Write each line out exactly, from the one containing "れています。そして緊急事態宣言後のライフスタイ" through the final line of the data, and keep pictures out of the copy.

*-*-*

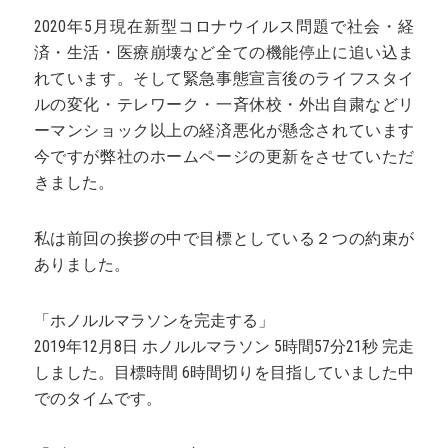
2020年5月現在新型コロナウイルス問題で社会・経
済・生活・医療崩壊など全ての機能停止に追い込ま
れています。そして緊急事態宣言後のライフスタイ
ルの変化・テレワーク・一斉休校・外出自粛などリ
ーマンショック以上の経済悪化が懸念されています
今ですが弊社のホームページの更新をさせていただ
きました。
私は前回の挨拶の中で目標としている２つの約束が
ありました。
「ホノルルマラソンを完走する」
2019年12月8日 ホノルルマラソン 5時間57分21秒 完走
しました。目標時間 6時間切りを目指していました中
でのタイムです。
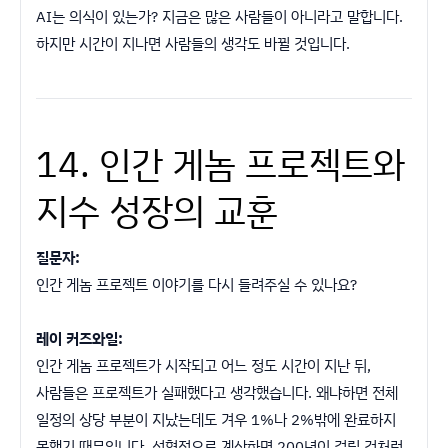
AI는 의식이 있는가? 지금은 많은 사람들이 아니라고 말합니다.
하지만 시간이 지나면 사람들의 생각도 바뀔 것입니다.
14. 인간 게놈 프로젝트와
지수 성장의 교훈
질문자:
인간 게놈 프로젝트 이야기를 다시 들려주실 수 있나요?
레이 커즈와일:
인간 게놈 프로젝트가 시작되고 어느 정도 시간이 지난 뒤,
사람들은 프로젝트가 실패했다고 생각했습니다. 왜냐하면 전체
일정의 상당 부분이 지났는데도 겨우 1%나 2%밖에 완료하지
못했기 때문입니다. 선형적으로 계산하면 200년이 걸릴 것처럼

*-*-*

## YOUR SOLUTION
れています。そして緊急事態宣言後のライフスタイ
ルの変化・テレワーク・一斉休校・外出自粛などリ
ーマンショック以上の経済悪化が懸念されています
今ですが弊社のホームページの更新をさせていただ
きました。
私は前回の挨拶の中で目標としている２つの約束が
ありました。
「ホノルルマラソンを完走する」
2019年12月8日 ホノルルマラソン 5時間57分21秒 完走
しました。目標時間 6時間切りを目指していました中
でのタイムです。
AI는 의식이 있는가? 지금은 많은 사람들이 아니라고 말합니다.
하지만 시간이 지나면 사람들의 생각도 바뀔 것입니다.
14. 인간 게놈 프로젝트와
지수 성장의 교훈
질문자:
인간 게놈 프로젝트 이야기를 다시 들려주실 수 있나요?
레이 커즈와일:
인간 게놈 프로젝트가 시작되고 어느 정도 시간이 지난 뒤,
사람들은 프로젝트가 실패했다고 생각했습니다. 왜냐하면 전체
일정의 상당 부분이 지났는데도 겨우 1%나 2%밖에 완료하지
못했기 때문입니다. 선형적으로 계산하면 200년이 걸릴 것처럼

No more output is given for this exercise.